What the exercise asks.
Your answer is a copy of every line in the records where "tail" appears.

Pictured people or hands with joints.
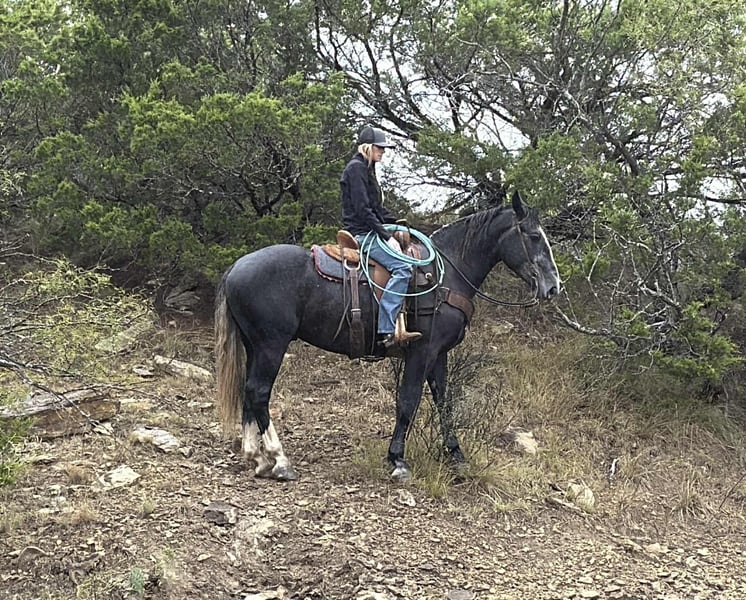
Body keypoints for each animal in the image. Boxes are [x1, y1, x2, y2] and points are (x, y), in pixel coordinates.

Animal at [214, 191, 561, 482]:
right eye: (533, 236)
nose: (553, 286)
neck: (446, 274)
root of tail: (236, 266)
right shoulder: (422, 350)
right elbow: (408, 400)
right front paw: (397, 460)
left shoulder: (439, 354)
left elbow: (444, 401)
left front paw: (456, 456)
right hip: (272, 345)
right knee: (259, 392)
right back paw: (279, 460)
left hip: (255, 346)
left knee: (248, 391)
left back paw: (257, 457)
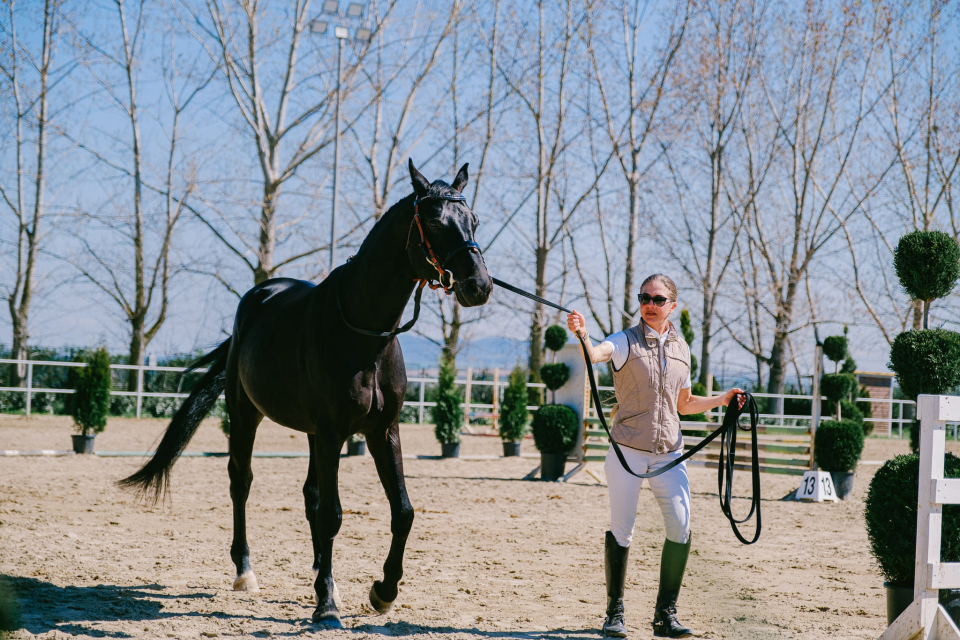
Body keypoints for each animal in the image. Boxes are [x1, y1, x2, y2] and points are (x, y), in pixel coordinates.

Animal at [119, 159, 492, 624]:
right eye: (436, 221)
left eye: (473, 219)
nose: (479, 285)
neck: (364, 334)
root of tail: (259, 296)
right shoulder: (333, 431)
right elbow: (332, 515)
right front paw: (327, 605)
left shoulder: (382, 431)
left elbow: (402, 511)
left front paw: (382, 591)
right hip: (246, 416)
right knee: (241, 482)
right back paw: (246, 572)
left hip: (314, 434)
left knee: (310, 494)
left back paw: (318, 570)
---
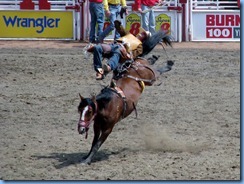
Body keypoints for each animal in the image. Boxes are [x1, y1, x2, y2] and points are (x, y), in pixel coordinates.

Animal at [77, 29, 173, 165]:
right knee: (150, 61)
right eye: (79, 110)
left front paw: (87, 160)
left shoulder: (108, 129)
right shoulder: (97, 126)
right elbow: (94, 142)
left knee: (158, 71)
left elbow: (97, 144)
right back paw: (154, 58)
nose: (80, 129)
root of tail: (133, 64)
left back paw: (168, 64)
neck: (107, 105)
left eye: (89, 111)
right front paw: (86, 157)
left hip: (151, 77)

Output of the exercise.
root of tail: (236, 266)
root of tail: (259, 296)
root of tail: (133, 64)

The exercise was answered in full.